> [原文]
════════════════

在该诗中,作者给了自然,给了自然与人,给了人与其他一切生灵以共享艺术的平等地位。细碎如银的冬阳、在温暖里打盹的小狗,还有那堵老屋土墙,还有三位大婶以及再也不能坐上靠椅的母亲,等等这一切都可谓是时光之生动元素。
    时光啊,一点也不缥缈!在诗人的点击下,它竟是那样的可视、可亲、可触和可依!
再看《挑稻草的娘》:

   “娘矮、娘小/娘挑一担稻草/只看见,两座大山/就看不见娘了//两座大山/越来越近/越来越大/相反/娘两条腿/越来越模糊//啊/那是两根弹簧/被大地的凹凸/反复弹起//如今,那两根弹簧/早已失去弹性/不知去向/而大地/依然/凹凸不平”

    身材矮小的娘挑稻草的情景,儿子看在眼里,而震颤在心里。看着,看着,儿子不禁泪眼模糊了,于是,才把两捆稻草看成了“两座大山”,才把娘的两条腿看成了“两根弹簧”,——“被大地的凹凸/反复弹起”,这是多么罕见而不可思议的情景!又是多么悲情而伟大的较量啊!
    雨果说:“莎士比亚虽然夸大事物的比例,但却保持着事物的关系。”艺术都会在事物间表现的,而这种表现很可能是事物之间的比例变化,但比例变化不是要破坏事物之间的关系,而是要持续事物之间的关系。这种比例的变化也是艺术表现的一个特征,也是一个重要的原则性特征。

════════════════

> [提取的材料]
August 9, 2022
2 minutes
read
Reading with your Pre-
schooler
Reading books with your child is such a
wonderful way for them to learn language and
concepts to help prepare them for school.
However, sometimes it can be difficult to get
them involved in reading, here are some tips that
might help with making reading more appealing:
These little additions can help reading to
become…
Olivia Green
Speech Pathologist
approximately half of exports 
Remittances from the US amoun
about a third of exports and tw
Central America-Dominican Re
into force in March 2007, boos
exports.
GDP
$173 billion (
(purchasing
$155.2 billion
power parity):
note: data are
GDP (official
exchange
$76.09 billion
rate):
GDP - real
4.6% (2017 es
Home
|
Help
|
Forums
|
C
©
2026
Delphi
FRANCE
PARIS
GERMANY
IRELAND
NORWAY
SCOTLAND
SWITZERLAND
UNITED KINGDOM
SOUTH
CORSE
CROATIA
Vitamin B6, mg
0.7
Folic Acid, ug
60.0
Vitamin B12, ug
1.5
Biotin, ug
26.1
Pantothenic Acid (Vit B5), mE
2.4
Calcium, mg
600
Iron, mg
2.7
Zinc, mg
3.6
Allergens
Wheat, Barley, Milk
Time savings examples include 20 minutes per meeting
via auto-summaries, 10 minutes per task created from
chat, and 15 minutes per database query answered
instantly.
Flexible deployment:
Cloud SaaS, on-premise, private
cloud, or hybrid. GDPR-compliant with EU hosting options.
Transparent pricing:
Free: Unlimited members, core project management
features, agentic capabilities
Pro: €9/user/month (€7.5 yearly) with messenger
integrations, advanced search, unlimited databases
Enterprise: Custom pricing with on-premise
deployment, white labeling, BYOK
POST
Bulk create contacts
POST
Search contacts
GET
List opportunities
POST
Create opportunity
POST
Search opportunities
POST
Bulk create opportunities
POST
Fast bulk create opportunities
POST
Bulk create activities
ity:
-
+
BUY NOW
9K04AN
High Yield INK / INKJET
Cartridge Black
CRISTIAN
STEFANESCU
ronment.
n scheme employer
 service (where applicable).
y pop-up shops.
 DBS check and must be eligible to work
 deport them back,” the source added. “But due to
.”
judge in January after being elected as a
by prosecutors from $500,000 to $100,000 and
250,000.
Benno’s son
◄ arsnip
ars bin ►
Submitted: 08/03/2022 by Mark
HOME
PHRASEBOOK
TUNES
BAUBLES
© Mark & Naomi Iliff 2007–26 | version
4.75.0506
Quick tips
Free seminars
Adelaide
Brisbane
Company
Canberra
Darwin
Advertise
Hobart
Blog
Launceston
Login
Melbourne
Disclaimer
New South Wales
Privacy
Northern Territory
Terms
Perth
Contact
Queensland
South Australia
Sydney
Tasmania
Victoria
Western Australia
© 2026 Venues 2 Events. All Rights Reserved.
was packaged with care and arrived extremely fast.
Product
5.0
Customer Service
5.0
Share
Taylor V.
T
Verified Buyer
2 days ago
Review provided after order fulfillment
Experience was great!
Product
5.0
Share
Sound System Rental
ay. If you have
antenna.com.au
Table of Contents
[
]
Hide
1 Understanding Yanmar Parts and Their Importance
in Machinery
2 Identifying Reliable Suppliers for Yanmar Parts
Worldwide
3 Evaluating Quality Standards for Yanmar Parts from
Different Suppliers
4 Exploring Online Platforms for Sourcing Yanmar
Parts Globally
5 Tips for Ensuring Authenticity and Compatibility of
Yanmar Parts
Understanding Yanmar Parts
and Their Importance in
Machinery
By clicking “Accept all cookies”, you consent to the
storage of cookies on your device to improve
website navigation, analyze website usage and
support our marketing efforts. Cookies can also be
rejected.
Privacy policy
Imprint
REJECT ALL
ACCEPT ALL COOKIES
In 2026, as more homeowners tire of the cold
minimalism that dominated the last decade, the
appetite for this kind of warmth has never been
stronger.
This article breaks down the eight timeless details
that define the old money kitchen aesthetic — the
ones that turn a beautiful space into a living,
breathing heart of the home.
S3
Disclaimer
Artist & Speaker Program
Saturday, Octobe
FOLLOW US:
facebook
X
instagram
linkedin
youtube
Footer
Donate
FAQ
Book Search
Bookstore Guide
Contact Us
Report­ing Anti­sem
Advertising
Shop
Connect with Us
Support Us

════════════════

> [练习任务]
1. 在这段诗评中,儿子把娘的两条腿看成了什么?
2. 请从这段诗评中原样摘录一段文字,以含有“身材矮小的娘挑稻草的情景,儿”的词句开头,到“现的一个特征,也是一个重要的原则性特征。”结束。

> [参考答案]
1. 两根弹簧。

2.
身材矮小的娘挑稻草的情景,儿子看在眼里,而震颤在心里。看着,看着,儿子不禁泪眼模糊了,于是,才把两捆稻草看成了“两座大山”,才把娘的两条腿看成了“两根弹簧”,——“被大地的凹凸/反复弹起”,这是多么罕见而不可思议的情景!又是多么悲情而伟大的较量啊!
    雨果说:“莎士比亚虽然夸大事物的比例,但却保持着事物的关系。”艺术都会在事物间表现的,而这种表现很可能是事物之间的比例变化,但比例变化不是要破坏事物之间的关系,而是要持续事物之间的关系。这种比例的变化也是艺术表现的一个特征,也是一个重要的原则性特征。